• _Exercise_
Please write out the lines below word for word, leaving out the pictures.

(Stored items from a collection)
☆ ☆ ☆ ☆ ☆
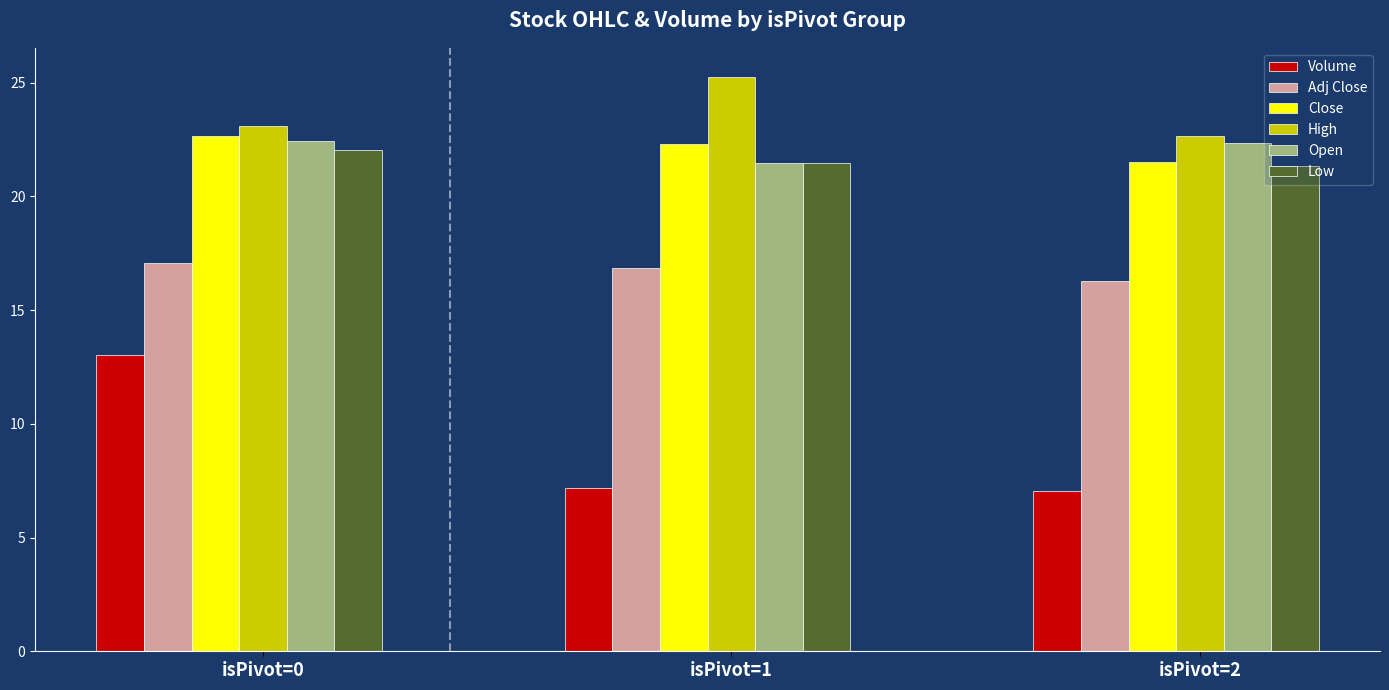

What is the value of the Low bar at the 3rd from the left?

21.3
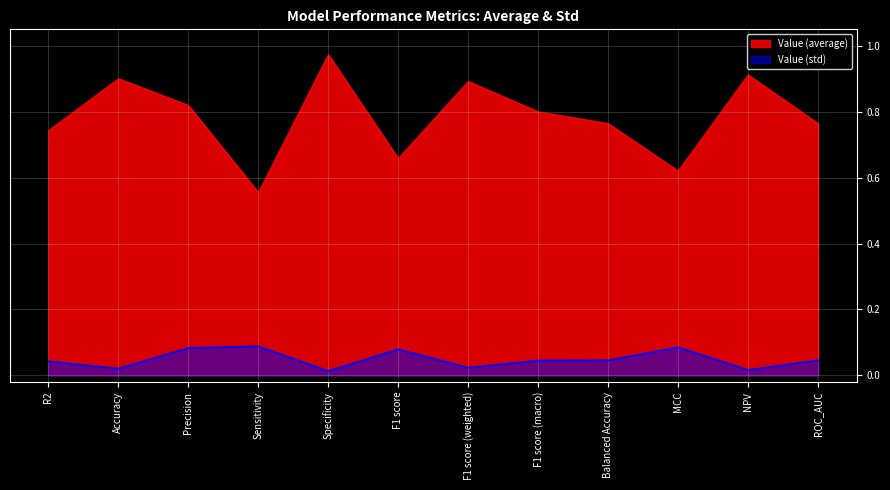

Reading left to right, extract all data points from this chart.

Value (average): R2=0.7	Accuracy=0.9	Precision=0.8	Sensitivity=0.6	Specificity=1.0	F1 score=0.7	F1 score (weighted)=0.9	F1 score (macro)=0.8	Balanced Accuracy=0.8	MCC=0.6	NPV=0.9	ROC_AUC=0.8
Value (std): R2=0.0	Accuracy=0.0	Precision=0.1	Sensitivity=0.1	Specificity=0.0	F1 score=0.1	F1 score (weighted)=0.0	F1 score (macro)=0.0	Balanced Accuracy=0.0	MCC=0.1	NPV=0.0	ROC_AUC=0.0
☆ ☆ ☆ ☆ ☆
• _Response area_
What is the value of the Low bar at the 3rd from the left?

21.3

Reading left to right, extract all data points from this chart.

Value (average): R2=0.7	Accuracy=0.9	Precision=0.8	Sensitivity=0.6	Specificity=1.0	F1 score=0.7	F1 score (weighted)=0.9	F1 score (macro)=0.8	Balanced Accuracy=0.8	MCC=0.6	NPV=0.9	ROC_AUC=0.8
Value (std): R2=0.0	Accuracy=0.0	Precision=0.1	Sensitivity=0.1	Specificity=0.0	F1 score=0.1	F1 score (weighted)=0.0	F1 score (macro)=0.0	Balanced Accuracy=0.0	MCC=0.1	NPV=0.0	ROC_AUC=0.0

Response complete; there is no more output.